Ce faisceau d’indices va dans le même sens. Il faut néanmoins rester prudent : la pièce, en l’état des connaissances, n’est qu’attribuée à Cyrano de Bergerac.


Où situer L’Art de persuader dans la littérature du XVIIe siècle ?
Comme je l’évoquais, il y a des liens très nets avec le théâtre latin et plusieurs comédies du XVIIe siècle. L’esthétique baroque y est omniprésente. Disons que l’on est quelque part entre L’Illusion comique de Corneille et Les Fourberies de Scapin de Molière.

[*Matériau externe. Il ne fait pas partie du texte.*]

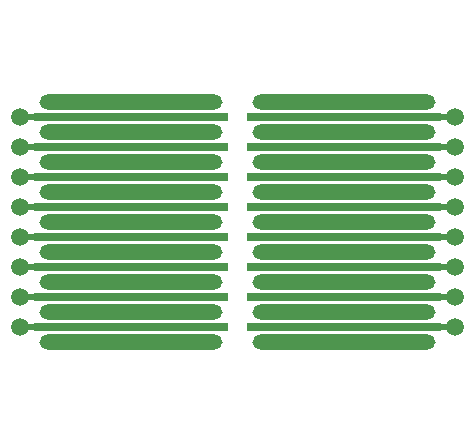
<source format=gbl>
G04*
G04 #@! TF.GenerationSoftware,Altium Limited,Altium Designer,19.0.14 (431)*
G04*
G04 Layer_Physical_Order=2*
G04 Layer_Color=16711680*
%FSLAX25Y25*%
%MOIN*%
G70*
G01*
G75*
G04:AMPARAMS|DCode=13|XSize=610.24mil|YSize=51.18mil|CornerRadius=25.59mil|HoleSize=0mil|Usage=FLASHONLY|Rotation=0.000|XOffset=0mil|YOffset=0mil|HoleType=Round|Shape=RoundedRectangle|*
%AMROUNDEDRECTD13*
21,1,0.61024,0.00000,0,0,0.0*
21,1,0.55905,0.05118,0,0,0.0*
1,1,0.05118,0.27953,0.00000*
1,1,0.05118,-0.27953,0.00000*
1,1,0.05118,-0.27953,0.00000*
1,1,0.05118,0.27953,0.00000*
%
%ADD13ROUNDEDRECTD13*%
%ADD14C,0.05906*%
%ADD15R,0.64961X0.02756*%
%ADD16C,0.02000*%
D13*
X113000Y77500D02*
D03*
Y87500D02*
D03*
Y67500D02*
D03*
Y57500D02*
D03*
Y47500D02*
D03*
Y37500D02*
D03*
Y27500D02*
D03*
Y17500D02*
D03*
Y7500D02*
D03*
X42000D02*
D03*
Y17500D02*
D03*
Y27500D02*
D03*
Y37500D02*
D03*
Y47500D02*
D03*
Y57500D02*
D03*
Y67500D02*
D03*
Y87500D02*
D03*
Y77500D02*
D03*
D14*
X5000Y82500D02*
D03*
Y72500D02*
D03*
X5004Y62500D02*
D03*
X5000Y52500D02*
D03*
X5004Y42500D02*
D03*
X5000Y32500D02*
D03*
Y22500D02*
D03*
Y12500D02*
D03*
X150000Y82500D02*
D03*
Y72500D02*
D03*
Y62500D02*
D03*
Y52500D02*
D03*
Y42500D02*
D03*
Y32500D02*
D03*
Y22500D02*
D03*
Y12500D02*
D03*
D15*
X113000Y82500D02*
D03*
Y72500D02*
D03*
Y62500D02*
D03*
Y52500D02*
D03*
Y42500D02*
D03*
Y32500D02*
D03*
Y22500D02*
D03*
Y12500D02*
D03*
X42000D02*
D03*
Y22500D02*
D03*
Y32500D02*
D03*
Y42500D02*
D03*
Y52500D02*
D03*
Y62500D02*
D03*
Y72500D02*
D03*
Y82500D02*
D03*
D16*
X110000D02*
X150000D01*
X110000Y72500D02*
X150000D01*
X110000Y62500D02*
X150000D01*
X110000Y52500D02*
X150000D01*
X110000Y42500D02*
X150000D01*
X110000Y32500D02*
X150000D01*
X110000Y22500D02*
X150000D01*
X110000Y12500D02*
X150000D01*
X5000D02*
X45000D01*
X5000Y22500D02*
X45000D01*
X5000Y32500D02*
X45000D01*
X5004Y42500D02*
X45004D01*
X5000Y52500D02*
X45000D01*
X5004Y62500D02*
X45004D01*
X5000Y72500D02*
X45000D01*
X5000Y82500D02*
X45000D01*
M02*

</source>
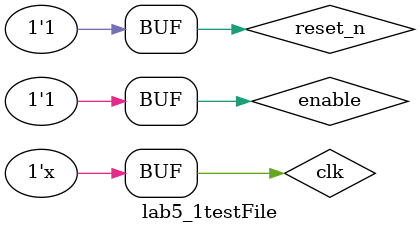
<source format=v>
`timescale 1ns / 1ps


module lab5_1testFile;

    reg clk;
    reg enable;
    reg reset_n;
    wire [7:0] Q;
    
    lab5_3 dut(.clk(clk), .enable(enable), .reset_n(reset_n), .Q(Q));
    
    always #1 clk = !clk ;
    
    initial
        begin
            clk = 1;
            enable = 0;
            reset_n = 0;
            #5;
            clk = 1;
            enable = 1;
            reset_n = 1;
            #495;
         end    
endmodule


</source>
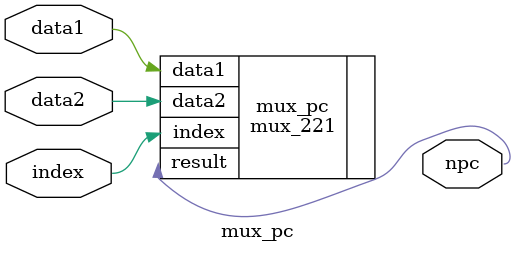
<source format=v>
`timescale 1ns / 1ps


module mux_pc(
    input data1,
    input data2,
    input index,
    output npc
    );
    
    mux_221 mux_pc (
        .data1(data1),
        .data2(data2),
        .index(index),
        .result(npc)
    );

endmodule

</source>
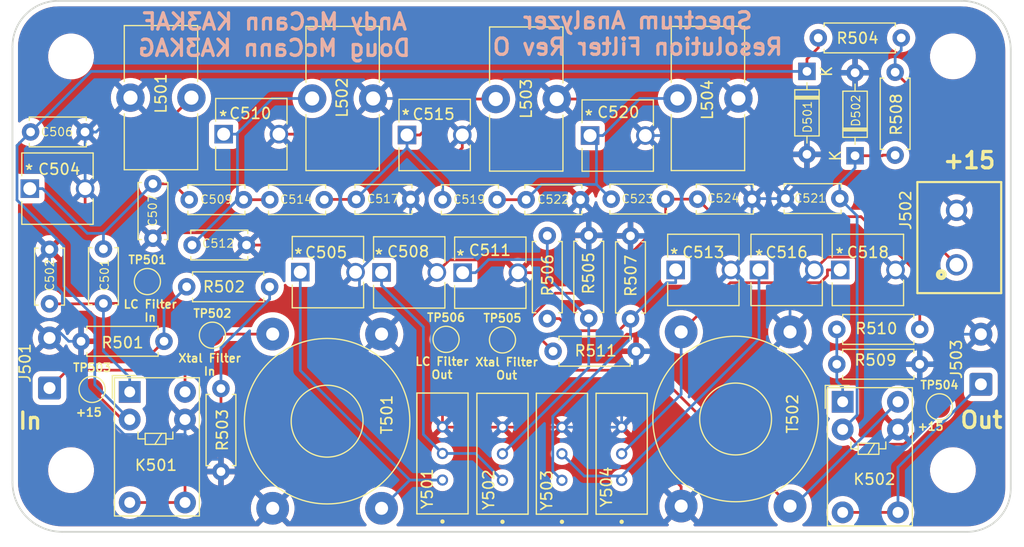
<source format=kicad_pcb>
(kicad_pcb (version 20211014) (generator pcbnew)

  (general
    (thickness 1.6)
  )

  (paper "USLetter")
  (title_block
    (title "Spectrum Analyzer Resolution Filter")
    (date "2022-07-30")
    (rev "0")
    (company "Andy McCann KA3KAF Doug McCann KA3KAG")
    (comment 2 "Wes Hayward W7ZOI")
    (comment 3 "Original Design By")
  )

  (layers
    (0 "F.Cu" signal)
    (31 "B.Cu" signal)
    (32 "B.Adhes" user "B.Adhesive")
    (33 "F.Adhes" user "F.Adhesive")
    (34 "B.Paste" user)
    (35 "F.Paste" user)
    (36 "B.SilkS" user "B.Silkscreen")
    (37 "F.SilkS" user "F.Silkscreen")
    (38 "B.Mask" user)
    (39 "F.Mask" user)
    (40 "Dwgs.User" user "User.Drawings")
    (41 "Cmts.User" user "User.Comments")
    (42 "Eco1.User" user "User.Eco1")
    (43 "Eco2.User" user "User.Eco2")
    (44 "Edge.Cuts" user)
    (45 "Margin" user)
    (46 "B.CrtYd" user "B.Courtyard")
    (47 "F.CrtYd" user "F.Courtyard")
    (48 "B.Fab" user)
    (49 "F.Fab" user)
    (50 "User.1" user)
    (51 "User.2" user)
    (52 "User.3" user)
    (53 "User.4" user)
    (54 "User.5" user)
    (55 "User.6" user)
    (56 "User.7" user)
    (57 "User.8" user)
    (58 "User.9" user)
  )

  (setup
    (stackup
      (layer "F.SilkS" (type "Top Silk Screen"))
      (layer "F.Paste" (type "Top Solder Paste"))
      (layer "F.Mask" (type "Top Solder Mask") (thickness 0.01))
      (layer "F.Cu" (type "copper") (thickness 0.035))
      (layer "dielectric 1" (type "core") (thickness 1.51) (material "FR4") (epsilon_r 4.5) (loss_tangent 0.02))
      (layer "B.Cu" (type "copper") (thickness 0.035))
      (layer "B.Mask" (type "Bottom Solder Mask") (thickness 0.01))
      (layer "B.Paste" (type "Bottom Solder Paste"))
      (layer "B.SilkS" (type "Bottom Silk Screen"))
      (copper_finish "None")
      (dielectric_constraints no)
    )
    (pad_to_mask_clearance 0)
    (grid_origin 101.6 111.76)
    (pcbplotparams
      (layerselection 0x0000030_7ffffffe)
      (disableapertmacros false)
      (usegerberextensions false)
      (usegerberattributes true)
      (usegerberadvancedattributes true)
      (creategerberjobfile true)
      (svguseinch false)
      (svgprecision 6)
      (excludeedgelayer true)
      (plotframeref false)
      (viasonmask false)
      (mode 1)
      (useauxorigin false)
      (hpglpennumber 1)
      (hpglpenspeed 20)
      (hpglpendiameter 15.000000)
      (dxfpolygonmode true)
      (dxfimperialunits false)
      (dxfusepcbnewfont true)
      (psnegative false)
      (psa4output false)
      (plotreference true)
      (plotvalue false)
      (plotinvisibletext false)
      (sketchpadsonfab false)
      (subtractmaskfromsilk false)
      (outputformat 3)
      (mirror false)
      (drillshape 0)
      (scaleselection 1)
      (outputdirectory "")
    )
  )

  (net 0 "")
  (net 1 "Net-(C501-Pad1)")
  (net 2 "Net-(C501-Pad2)")
  (net 3 "GND")
  (net 4 "/501-in")
  (net 5 "Net-(C509-Pad2)")
  (net 6 "Net-(C514-Pad2)")
  (net 7 "Net-(C519-Pad2)")
  (net 8 "/502-in")
  (net 9 "Net-(C523-Pad2)")
  (net 10 "Net-(K502-Pad1)")
  (net 11 "/VIn")
  (net 12 "Net-(C503-Pad3)")
  (net 13 "Net-(J503-Pad1)")
  (net 14 "Net-(K501-Pad5)")
  (net 15 "Net-(K501-Pad10)")
  (net 16 "Net-(K502-Pad10)")
  (net 17 "Net-(C511-Pad1)")
  (net 18 "Net-(C513-Pad1)")
  (net 19 "Net-(C505-Pad1)")
  (net 20 "Net-(C508-Pad1)")
  (net 21 "Net-(C516-Pad1)")
  (net 22 "Net-(C518-Pad1)")

  (footprint "resolution-filters:GKG60015" (layer "F.Cu") (at 162.0359 88.1125))

  (footprint "resolution-filters:GKG60015" (layer "F.Cu") (at 120.5169 75.6412))

  (footprint "Inductor_THT:L_Toroid_Vertical_L13.0mm_W6.5mm_P5.60mm" (layer "F.Cu") (at 117.5572 72.2884 -90))

  (footprint "Resistor_THT:R_Axial_DIN0207_L6.3mm_D2.5mm_P7.62mm_Horizontal" (layer "F.Cu") (at 176.8348 96.774))

  (footprint "MountingHole:MountingHole_3.2mm_M3" (layer "F.Cu") (at 187.5 68.5))

  (footprint "Resistor_THT:R_Axial_DIN0207_L6.3mm_D2.5mm_P7.62mm_Horizontal" (layer "F.Cu") (at 115.0366 94.6658 180))

  (footprint "TestPoint:TestPoint_Pad_D2.0mm" (layer "F.Cu") (at 140.9446 94.488))

  (footprint "MountingHole:MountingHole_3.2mm_M3" (layer "F.Cu") (at 106.5 106.5))

  (footprint "resolution-filters:GKG60015" (layer "F.Cu") (at 169.6875 88.1125))

  (footprint "resolution-filters:GKG60015" (layer "F.Cu") (at 135.0203 88.3412))

  (footprint "Resistor_THT:R_Axial_DIN0207_L6.3mm_D2.5mm_P7.62mm_Horizontal" (layer "F.Cu") (at 175.133 66.802))

  (footprint "TestPoint:TestPoint_Pad_D2.0mm" (layer "F.Cu") (at 108.4326 99.0854))

  (footprint "Inductor_THT:L_Toroid_Vertical_L13.0mm_W6.5mm_P5.60mm" (layer "F.Cu") (at 145.5106 72.4154 90))

  (footprint "Capacitor_THT:C_Disc_D5.0mm_W2.5mm_P5.00mm" (layer "F.Cu") (at 102.783 75.438))

  (footprint "resolution-filters:GKG60015" (layer "F.Cu") (at 154.1719 75.7682))

  (footprint "Resistor_THT:R_Axial_DIN0207_L6.3mm_D2.5mm_P7.62mm_Horizontal" (layer "F.Cu") (at 120.269 99.0092 -90))

  (footprint "resolution-filters:GKG60015" (layer "F.Cu") (at 137.3571 75.7174))

  (footprint "TestPoint:TestPoint_Pad_D2.0mm" (layer "F.Cu") (at 119.4816 94.107))

  (footprint "Inductor_THT:L_Toroid_Vertical_L13.0mm_W6.5mm_P5.60mm" (layer "F.Cu") (at 128.645 72.3646 90))

  (footprint "Capacitor_THT:C_Disc_D5.0mm_W2.5mm_P5.00mm" (layer "F.Cu") (at 164.0478 81.6102))

  (footprint "Capacitor_THT:C_Disc_D5.0mm_W2.5mm_P5.00mm" (layer "F.Cu") (at 177.1142 81.5594 180))

  (footprint "resolution-filters:XTAL_ECS-10.7-7.5B" (layer "F.Cu") (at 151.5872 104.9959 90))

  (footprint "Resistor_THT:R_Axial_DIN0207_L6.3mm_D2.5mm_P7.62mm_Horizontal" (layer "F.Cu") (at 150.7744 95.5802))

  (footprint "Connector_Wire:SolderWire-0.5sqmm_1x02_P4.6mm_D0.9mm_OD2.1mm" (layer "F.Cu") (at 104.521 98.961 90))

  (footprint "Resistor_THT:R_Axial_DIN0207_L6.3mm_D2.5mm_P7.62mm_Horizontal" (layer "F.Cu") (at 150.241 84.963 -90))

  (footprint "Resistor_THT:R_Axial_DIN0207_L6.3mm_D2.5mm_P7.62mm_Horizontal" (layer "F.Cu") (at 117.1194 89.662))

  (footprint "Capacitor_THT:C_Disc_D5.0mm_W2.5mm_P5.00mm" (layer "F.Cu") (at 148.2998 81.661))

  (footprint "Transformer_THT:Transformer_Toroid_Horizontal_D14.0mm_Amidon-T50" (layer "F.Cu") (at 125.0188 94.0054 -90))

  (footprint "resolution-filters:GKG60015" (layer "F.Cu") (at 127.5527 88.3158))

  (footprint "Capacitor_THT:C_Disc_D5.0mm_W2.5mm_P5.00mm" (layer "F.Cu") (at 117.3518 81.6609))

  (footprint "Capacitor_THT:C_Disc_D5.0mm_W2.5mm_P5.00mm" (layer "F.Cu") (at 124.7587 81.6609))

  (footprint "Capacitor_THT:C_Disc_D5.0mm_W2.5mm_P5.00mm" (layer "F.Cu") (at 114.0206 80.2024 -90))

  (footprint "Capacitor_THT:C_Disc_D5.0mm_W2.5mm_P5.00mm" (layer "F.Cu") (at 117.6166 85.8266))

  (footprint "resolution-filters:XTAL_ECS-10.7-7.5B" (layer "F.Cu") (at 157.0736 104.9959 90))

  (footprint "MountingHole:MountingHole_3.2mm_M3" (layer "F.Cu") (at 106.5 68.5))

  (footprint "Capacitor_THT:C_Disc_D5.0mm_W2.5mm_P5.00mm" (layer "F.Cu") (at 132.6934 81.6356))

  (footprint "Resistor_THT:R_Axial_DIN0207_L6.3mm_D2.5mm_P7.62mm_Horizontal" (layer "F.Cu") (at 157.8864 92.6084 90))

  (footprint "Capacitor_THT:C_Disc_D5.0mm_W2.5mm_P5.00mm" (layer "F.Cu") (at 109.474 86.186 -90))

  (footprint "Transformer_THT:Transformer_Toroid_Horizontal_D14.0mm_Amidon-T50" (layer "F.Cu")
    (tedit 5A030845) (tstamp 9f3d2cc0-f3c9-43ae-a698-44b5b7291388)
    (at 172.5384 109.8032 90)
    (descr "Transformer, Toroid, horizontal, laying, Diameter 14mm, Amidon T50,")
    (tags "Transformer Toroid horizontal laying Diameter 14mm Amidon T50 ")
    (property "Sheetfile" "resolution-filters.kicad_sch")
    (property "Sheetname" "")
    (path "/07ac3fad-8f3c-4068-ae53-91e4dc181eee")
    (attr through_hole)
    (fp_text reference "T502" (at 8.4826 0.2324 90) (layer "F.SilkS")
      (effects (font (size 1 1) (thickness 0.15)))
      (tstamp 649277a2-6e2b-4262-a6c6-c9a8ef2a7ee8)
    )
    (fp_text value "Transformer_1P_1S" (at 8 3.8 90) (layer "F.Fab")
      (effects (font (size 1 1) (thickness 0.15)))
      (tstamp a6528e16-b2cf-4fa0-abf2-c198ce1ff749)
    )
    (fp_text user "${REFERENCE}" (at 8 -5 90) (layer "F.Fab")
      (effects (font (size 1 1) (thickness 0.15)))
      (tstamp 027c7885-0bb1-4c38-a64e-c9fa87dcdc87)
    )
    (fp_circle (center 8 -5) (end 8 -8.3) (layer "F.SilkS") (width 0.12) (fill none) (tstamp 8e81c621-2c3b-49ec-b447-281a28afe05f))
    (fp_circle (center 8 -5) (end 8 -12.6) (layer "F.SilkS") (width 0.12) (fill none) (tstamp ac121832-7c26-46fc-9cb5-8c5d4384ad6e))
    (fp_line (start -1.75 -12.75) (end 17.75 -12.75) (layer "F.CrtYd") (width 0.05) (tstamp 72c6bc85-a6bb-4dcb-8c47-f5190f848476))
    (fp_line (start 17.75 2.75) (end 17.75 -12.75) (layer "F.CrtYd") (width 0.05) (tstamp ab2fd619-8d1c-4f03-be69-e48100c05112))
    (fp_line (start 17.75 2.75) (end -1.75 2.75) (layer "F.CrtYd") (width 0.05) (tstamp cba83d69-28d2-4f8e-9b44-6b54617b7236))
    (fp_line (start -1.75 -12.75) (end -1.75 2.75) (layer "F.CrtYd") (width 0.05) (tstamp ec86460e-2592-4a2d-8b83-a010e8ded213))
    (fp_line (start 6.4 -12.3) (end 8.6 -8.5) (layer "F.Fab") (width 0.1) (tstamp 2f8e30ba-7a1a-4482-99d8-b4e02bb30af9))
    (fp_line (start 8.6 -8.5) (end 9.8 -12.1) (layer "F.Fab") (width 0.1) (tstamp 3a1aedb3-ff72-4bf3-90c3-d6ba74255b3e))
    (fp_line (start 5 -3.1) (end 2.9 0.4) (layer "F.Fab") (width 0.1) (tstamp 3bee4640-ef1d-41b2-8480-7114d68cd314))
    (fp_line (start 9.8 -12.1) (end 10.3 -7.6) (layer "F.Fab") (width 0.1) (tstamp 3f6759c9-d7a7-4210-9164-23bc20e86cca))
    (fp_line (start 8.3 -1.6) (end 10.2 2) (layer "F.Fab") (width 0.1) (tstamp 3f9ec220-4284-4016-b2e5-722c4971ddc4))
    (fp_line (start 1.6 -1.1) (end 5 -3.1) (layer "F.Fab") (width 0.1) (tstamp 43ce8df5-002f-425f-aeee-9819e886e225))
    (fp_line (start 2.9 0.4) (end 6.3 -1.9) (layer "F.Fab") (width 0.1) (tstamp 599d2c02-68da-4df0-a5b5-9ef49df396f5))
    (fp_line (start 13.9 -1) (end 14.2 -0.9) (layer "F.Fab") (width 0.1) (tstamp 64842db1-f184-4d86-8836-053a00cc5739))
    (fp_line (start 6 2.2) (end 8.3 -1.6) (layer "F.Fab") (width 0.1) (tstamp 7bc717a3-c02d-43cd-93fe-99b730bf26f4))
    (fp_line (start 10.2 2) (end 10.2 -2.3) (layer "F.Fab") (width 0.1) (tstamp 9736d5c4-94cc-464a-944a-155d6335b92d))
    (fp_line (start 10.2 -2.3) (end 13.9 -1) (layer "F.Fab") (width 0.1) (tstamp 98ae59b4-f7a7-4ac5-a9df-1374de21c2dc))
    (fp_line (start 12.8 -10.6) (end 11 -6.7) (layer "F.Fab") (width 0.1) (tstamp b6fae467-7ea3-4bf7-90f2-e9e8268975ae))
    (fp_line (start 6.3 -1.9) (end 6 2.2) (layer "F.Fab") (width 0.1) (tstamp c482843b-c720-461a-9a57-93f203faa3a3))
    (fp_line (start 10.3 -7.6) (end 12.8 -10.6) (layer "F.Fab") (width 0.1) (tstamp c590d272-2bb5-44c1-ad1b-02f64c1d3fc6))
    (fp_line (start 5.2 -7) (end 3.5 -11) (layer "F.Fab") (width 0.1) (tstamp c8419e51-59d5-46cf-be5f-e2ea4e6c5b35))
    (fp_line (start 3.5 -11) (end 6.9 -8.2) (layer "F.Fab") (width 0.1) (tstamp caf258d5-9803-4440-b63a-ca2bcb9bedac))
    (fp_line (start 11 -6.7) (end 14.3 -8.7) (layer "F.Fab") (width 0.1) (tstamp e15a6b73-d194-4099-99a2-95b4b4a27909))
    (fp_line (start 6.9 -8.2) (end 6.4 -12.3) (layer "F.Fab") (width 0.1) (tstamp f40b48dc-207c-4571-a6d1-570684589fae))
    (fp_line (start 1.6 -8.9) (end 5.2 -7) (layer "F.Fab") (width 0.1) (tstamp ffb7cb4d-8a77-47e9-aad6-9ca1abf2f551))
    (fp_circle (center 8 -5) (end 15.5 -5) (layer "F.Fab") (width 0.1) (fill none) (tstamp 55c129cc-e9b4-4068-8bdf-4579aa79ff5b))
    (fp_circle (center 8 -5) (end 11.4 -5) (layer "F.Fab") (width 0.1) (fill none) (tstamp d19e5f15-746a-4ca4-a741-c6b968ba5d80))
    (pad "1" thru_hole circle (at 0 0 90) (size 3 3) (drill 1.2) (layers *.Cu *.Mask)
      (net 16 "Net-(K502-Pad10)") (pinfunction "AA") (pintype "passive") (tstamp b21845d4-ed70-444f-9a81-3443d59fbf67))
    (pad "2" thru_hole circle (at 16 0 90) (size 3 3) (drill 1.2) (layers *.Cu *.Mask)
      (net 3 "GND") (pinfunction "AB") (pintype "passive") (tstamp e0919e36-c428-478d-b97d-7680206ea23c))
    (pad "3" thru_hole circle (at 0 -10 90) (size 3 3) (drill 1.2) (layers *.Cu *.Mask)
      (net 3 "GND") (pinfunction "SA") (pintype "passive") (tstamp 1794f5ba-0ff7-40da-a0df-ec04eceee843))
    (pad "4" thru_hole circle (at 16 -10 90) (size 3 3) (drill 1.2) (layers *.Cu *.Mask)
      (net 22 "Net-(C518-Pad1)") (pinfunction "SB") (pintype "passive") (tstamp c77535af-48a1-4e1b-9e5b-7314eb2d8380))
    (model "${KIPRJMOD}/resolution-filters-models/resolution-filters-3D/L_To
... [1024268 chars truncated]
</source>
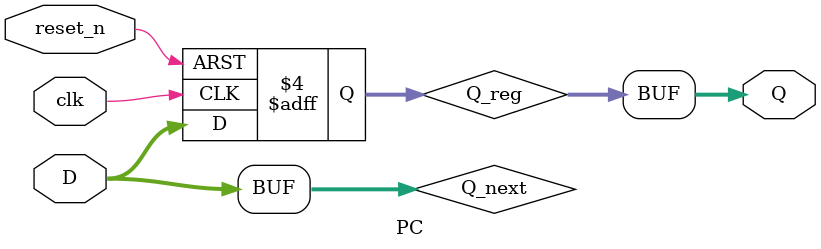
<source format=v>
`timescale 1ns / 1ps


module PC(
input[31:0] D,
input clk,reset_n,
output[31:0] Q
    );
    
    
    reg [31:0]Q_reg,Q_next;
    
    //state reg
    always @(posedge clk,negedge reset_n)
    begin
    Q_reg<=Q_reg;
      if(!reset_n)
        Q_reg<=32'b0;
      else
        Q_reg<=Q_next;  
    end
    
    //next state logic
    
    
    always @(D)
    begin
      Q_next=D;
    end
    
    //output logic
    
    assign Q=Q_reg;
    
    
    
    
    
    
    
    
    
    
    
    
    
    
    
    
endmodule

</source>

Quelles sont les prochaines étapes pour faire connaître ce manuscrit ?
La première a lieu au Palais des Congrès du Touquet-Paris-Plage, ce dimanche 21 avril, à 18h30, en clôture du festival Le Printemps Baroque, organisé par Vincent Tavernier, le grand spécialiste de la mise en scène du théâtre avec ballet de Molière. Un plateau de dix comédiens de la Compagnie des Malins Plaisirs proposera la première lecture publique du manuscrit inédit. Pour nous, cela sera un moment émouvant, mais qui permettra aussi de mieux comprendre la pièce dans sa théâtralité. Robert Horville et moi interviendrons au début de chaque acte pour en donner les grands éléments de compréhension.

Après cela, le prochain moment important sera la publication du manuscrit dans la collection des Classiques Garnier, édition scientifique dirigée par Robert et moi, et bénéficiant du concours érudit de collègues de notre réseau des Lettres Européennes. D'autres événements sont aussi à prévoir autour de la pièce en 2024 et 2025, en direction des conservatoires, des publics scolaire et universitaire, etc.